5章 鎮む石
鎮む石 1
街道を一筋に西へ向かった。霜や小雪でぬかるんだ道が歩みを妨げ、ローヒェンに着いたのはレウァンツを発ってひと月余が過ぎた頃だった。行く先々でレウァンツでの惨事が語られ、耳にするたびに誇張や嘘と思しきものが塗り重ねられていた。怪物を従えた魔術師を犯人だとする者がほとんどである一方、魔術師を屠る正義の使いが現れたと語る者もいた。宿を求めて着いた先が魔術師の出入りを禁じていることもあったが、リセアはやすやすと門を潜ることができた。検問は大抵、門番の「お前は魔術を使えるか」という問いに「否」と答えるだけなのだった。
ローヒェンでは検問は行われていなかった。さもあらん、とリセアは考える。ローヒェンはレウァンツ同様、魔術師に友好的な町だと聞いたことがあった。
「オルダという魔術師を知っているか」
リセアは魔術に関する品を扱う店――いずれも堂々と看板を掲げていた――や酒場を回って幾度も問うた。ほとんどの人々は魔術師という響きに眉をひそめることなく応じた。そして行き着いたのは、居住区のはずれにある小さな家だった。扉を叩くと高い声が応え、おずおずと少女が現れる。自分より少し歳下だろうか、とリセアは思う。
「オルダの家はここで合っているか?」
少女が首を縮こめてうなずいた。
「そうです……でも今は出かけてて」
「どこにいる」
「学堂に」
少女が腕を伸ばして指を差した。街区の境である石壁を挟んで、白い、全容の分からないほどに大きな建物が鎮座していた。仰ぎ見れば無数の尖塔が天を衝いている。
「急いでるなら一緒に行きましょうか?」
冷気に耐えかねて少女が腕を引っ込める。
「頼む」
「分かりました。いま支度を――あ、そうだ」
少女が外套を着ながら言った。
「お名前、聞いていいですか?」
「リセアだ」
「リセア」
少女が繰り返した。
「先生から聞いたことがあるような――まあいいや」
リセアは少女に続いて歩いた。居住区を抜け、厳かな趣の建物が並ぶ界隈を進んでいく。
「リセアさんは先生の研究が気になって来たんですか?」
少女はあまり口を開かずに話した。
「研究?」
「先生は石の魔術を研究してるんです。学堂から呼ばれたらしいです。すごいことです」
二人は白い建物に入った。通り過ぎる大部屋には背丈の二倍ほどある書架が、まるで聖職者のように粛然と整列している。狭い廊下に面した個室には、窓際の机で書き物や読書に没頭する背中が垣間見えた。少女は居場所を確認するように辺りをうかがいながら、階段を通り、廊下を抜けて別の階段を上る。目的の階に着き、通りかかる扉を一つずつ数え、十四番目を慎重に押し開けた。部屋には手前に机、奥に書架が並んでいた。机にいた男が気づいて腰を浮かす。
「あの、ヤナです」
「ちょっと待って――オルダ」
男はローブを翻して書架の陰に隠れ、すぐに別の男を連れて戻った。新たに現れた男にリセアは目を吸い寄せられる。顔の骨格や唇の形が、ベノシュに酷く似ていたので。
「どうしたの、ヤナ」
「急いでるお客さんです」
ヤナがリセアを見上げた。リセアを目にするなり口元を小さく震わせ、しかし男――オルダは微笑を取り戻す。

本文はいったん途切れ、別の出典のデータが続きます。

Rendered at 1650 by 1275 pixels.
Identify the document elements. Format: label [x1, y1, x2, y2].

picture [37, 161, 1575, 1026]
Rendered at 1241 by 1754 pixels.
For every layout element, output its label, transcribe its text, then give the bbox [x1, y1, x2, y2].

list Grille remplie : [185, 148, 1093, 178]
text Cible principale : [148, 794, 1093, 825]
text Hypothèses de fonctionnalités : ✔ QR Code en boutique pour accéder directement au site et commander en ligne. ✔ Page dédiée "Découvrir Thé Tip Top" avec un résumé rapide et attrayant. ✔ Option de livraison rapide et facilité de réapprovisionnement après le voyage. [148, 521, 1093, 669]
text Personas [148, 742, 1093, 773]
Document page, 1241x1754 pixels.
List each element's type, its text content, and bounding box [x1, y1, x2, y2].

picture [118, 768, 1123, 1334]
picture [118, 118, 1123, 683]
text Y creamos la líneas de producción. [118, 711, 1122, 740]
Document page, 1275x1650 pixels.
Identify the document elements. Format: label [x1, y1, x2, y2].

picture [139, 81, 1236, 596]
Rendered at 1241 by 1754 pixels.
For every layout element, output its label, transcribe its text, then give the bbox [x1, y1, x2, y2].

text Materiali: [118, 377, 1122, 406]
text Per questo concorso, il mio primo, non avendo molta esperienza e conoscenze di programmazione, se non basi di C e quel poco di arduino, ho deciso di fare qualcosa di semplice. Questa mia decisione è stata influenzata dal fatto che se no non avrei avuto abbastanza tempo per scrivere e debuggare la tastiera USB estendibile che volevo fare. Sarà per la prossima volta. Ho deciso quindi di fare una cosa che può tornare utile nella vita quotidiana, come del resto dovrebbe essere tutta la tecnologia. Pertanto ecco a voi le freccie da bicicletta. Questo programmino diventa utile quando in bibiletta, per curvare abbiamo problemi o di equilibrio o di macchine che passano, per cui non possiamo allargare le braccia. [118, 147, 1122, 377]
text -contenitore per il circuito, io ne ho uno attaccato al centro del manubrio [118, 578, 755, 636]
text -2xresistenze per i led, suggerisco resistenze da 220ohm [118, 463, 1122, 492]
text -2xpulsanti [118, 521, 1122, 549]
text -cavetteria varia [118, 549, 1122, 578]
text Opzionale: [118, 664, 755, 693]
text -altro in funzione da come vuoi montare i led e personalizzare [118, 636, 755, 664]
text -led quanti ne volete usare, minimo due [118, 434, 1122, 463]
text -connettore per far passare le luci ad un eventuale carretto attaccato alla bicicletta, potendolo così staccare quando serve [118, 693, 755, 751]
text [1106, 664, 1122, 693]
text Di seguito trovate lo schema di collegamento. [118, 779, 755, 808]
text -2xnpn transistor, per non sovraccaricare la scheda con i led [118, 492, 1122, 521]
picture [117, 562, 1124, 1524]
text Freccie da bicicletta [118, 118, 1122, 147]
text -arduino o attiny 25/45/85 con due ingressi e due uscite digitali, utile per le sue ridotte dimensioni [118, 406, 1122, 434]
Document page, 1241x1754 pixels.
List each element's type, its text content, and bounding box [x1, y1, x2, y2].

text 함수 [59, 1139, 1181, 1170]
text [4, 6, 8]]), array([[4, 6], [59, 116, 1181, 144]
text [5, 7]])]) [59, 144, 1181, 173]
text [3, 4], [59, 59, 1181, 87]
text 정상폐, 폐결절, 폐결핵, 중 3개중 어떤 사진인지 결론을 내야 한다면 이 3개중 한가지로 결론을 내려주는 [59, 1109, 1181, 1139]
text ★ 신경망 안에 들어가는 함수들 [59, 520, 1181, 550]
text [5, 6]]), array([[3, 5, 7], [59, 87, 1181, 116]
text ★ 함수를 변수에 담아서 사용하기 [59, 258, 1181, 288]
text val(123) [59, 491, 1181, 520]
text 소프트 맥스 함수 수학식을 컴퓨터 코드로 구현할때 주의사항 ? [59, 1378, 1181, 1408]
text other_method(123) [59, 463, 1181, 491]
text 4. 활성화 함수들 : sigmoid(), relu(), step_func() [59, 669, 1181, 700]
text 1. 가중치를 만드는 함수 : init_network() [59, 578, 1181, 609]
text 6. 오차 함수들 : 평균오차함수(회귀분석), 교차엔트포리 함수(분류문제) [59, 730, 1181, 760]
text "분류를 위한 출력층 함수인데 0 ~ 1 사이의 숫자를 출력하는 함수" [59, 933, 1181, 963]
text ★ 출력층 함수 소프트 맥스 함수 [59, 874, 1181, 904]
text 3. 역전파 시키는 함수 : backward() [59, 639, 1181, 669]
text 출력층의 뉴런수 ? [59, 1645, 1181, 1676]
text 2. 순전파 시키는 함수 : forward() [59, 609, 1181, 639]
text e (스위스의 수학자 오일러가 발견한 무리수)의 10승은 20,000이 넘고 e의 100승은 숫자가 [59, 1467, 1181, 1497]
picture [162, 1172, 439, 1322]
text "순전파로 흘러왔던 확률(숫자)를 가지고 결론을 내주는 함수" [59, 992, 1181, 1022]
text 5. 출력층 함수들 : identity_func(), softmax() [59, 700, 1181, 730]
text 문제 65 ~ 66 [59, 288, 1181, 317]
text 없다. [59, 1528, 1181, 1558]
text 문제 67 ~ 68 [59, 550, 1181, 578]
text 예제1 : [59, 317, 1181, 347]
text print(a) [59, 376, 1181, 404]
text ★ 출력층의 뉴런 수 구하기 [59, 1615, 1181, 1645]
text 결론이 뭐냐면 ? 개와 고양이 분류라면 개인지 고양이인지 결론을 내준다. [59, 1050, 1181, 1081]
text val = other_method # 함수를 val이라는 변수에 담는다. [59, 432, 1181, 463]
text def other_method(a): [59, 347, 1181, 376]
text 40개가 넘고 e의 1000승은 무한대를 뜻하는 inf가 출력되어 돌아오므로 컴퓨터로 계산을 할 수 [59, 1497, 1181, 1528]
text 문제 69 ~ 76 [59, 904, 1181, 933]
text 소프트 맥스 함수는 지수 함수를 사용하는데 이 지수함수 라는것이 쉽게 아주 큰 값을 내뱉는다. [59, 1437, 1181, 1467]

「ありがとう。大事なお客さんだ。ご褒美にカミーロが蜜茶を分けてくれるってさ」
ヤナが小さく誇らしげに頭を下げ、ごくりとのどを鳴らして男に近づく。男は大げさに首を振り、机に置いていたポットを取った。
「私らは違うところで話そうか」
リセアとオルダは廊下に出、オルダの名札が掲げられた小部屋に入った。書架からあふれた本が机にも床にも塔をつくり、満足な身動きもままならない。物の積まれていない唯一の椅子をリセアに勧め、オルダが器用に窓際まで進んだ。
「よく来たね。君のことはベノシュ兄さんからの手紙で知っているよ」
リセアは筆不精な伯父を思い出した。
「といっても、こっちから聞いていたんだけどね。しかも書いてくることといえば、魔法の筋がいいっていうことばかりで――ともかく元気そうなのは分かっていたよ」
「お会いしたことはあるでしょうか」
「君が生まれた時に一度ね。親にそっくりで驚いたさ。お母さん譲りの髪にお父さんそっくりの顔ときたから。だから少し心配したんだ。君が魔力をもたないんじゃないか、そこまで似てしまったんじゃないかってね。まあ結局は杞憂だったわけだ。さて――」
オルダが指を組んだ。節の目立つ指には石の輪がはめられている。